**Exercise directions**
Reproduce verbatim the lines in the entries below, beginning with the line that contains "டிரெண்டாக இருந்து வருகின்றன." and continuing through the line that contains "பாதுகாக்கிறது. ஆழமான மரூன், எமரால்ட்", with both of those lines included.

(Text extractions at the page level)
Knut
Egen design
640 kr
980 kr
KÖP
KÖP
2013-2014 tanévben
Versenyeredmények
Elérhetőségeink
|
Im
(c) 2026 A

* * *

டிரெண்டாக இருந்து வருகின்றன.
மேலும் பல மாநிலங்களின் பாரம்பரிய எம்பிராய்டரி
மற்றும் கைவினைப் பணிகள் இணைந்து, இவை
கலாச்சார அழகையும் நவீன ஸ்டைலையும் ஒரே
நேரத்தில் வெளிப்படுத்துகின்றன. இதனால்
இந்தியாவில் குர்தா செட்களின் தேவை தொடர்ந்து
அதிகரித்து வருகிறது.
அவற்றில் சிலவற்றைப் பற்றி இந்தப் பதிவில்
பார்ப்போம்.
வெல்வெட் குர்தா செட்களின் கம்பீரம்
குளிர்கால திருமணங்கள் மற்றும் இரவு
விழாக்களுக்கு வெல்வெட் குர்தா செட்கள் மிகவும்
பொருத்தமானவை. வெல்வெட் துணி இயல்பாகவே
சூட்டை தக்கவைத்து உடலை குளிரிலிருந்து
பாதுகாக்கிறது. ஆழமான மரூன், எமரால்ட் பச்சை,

**Solution to this problem**
டிரெண்டாக இருந்து வருகின்றன.
மேலும் பல மாநிலங்களின் பாரம்பரிய எம்பிராய்டரி
மற்றும் கைவினைப் பணிகள் இணைந்து, இவை
கலாச்சார அழகையும் நவீன ஸ்டைலையும் ஒரே
நேரத்தில் வெளிப்படுத்துகின்றன. இதனால்
இந்தியாவில் குர்தா செட்களின் தேவை தொடர்ந்து
அதிகரித்து வருகிறது.
அவற்றில் சிலவற்றைப் பற்றி இந்தப் பதிவில்
பார்ப்போம்.
வெல்வெட் குர்தா செட்களின் கம்பீரம்
குளிர்கால திருமணங்கள் மற்றும் இரவு
விழாக்களுக்கு வெல்வெட் குர்தா செட்கள் மிகவும்
பொருத்தமானவை. வெல்வெட் துணி இயல்பாகவே
சூட்டை தக்கவைத்து உடலை குளிரிலிருந்து
பாதுகாக்கிறது. ஆழமான மரூன், எமரால்ட் பச்சை,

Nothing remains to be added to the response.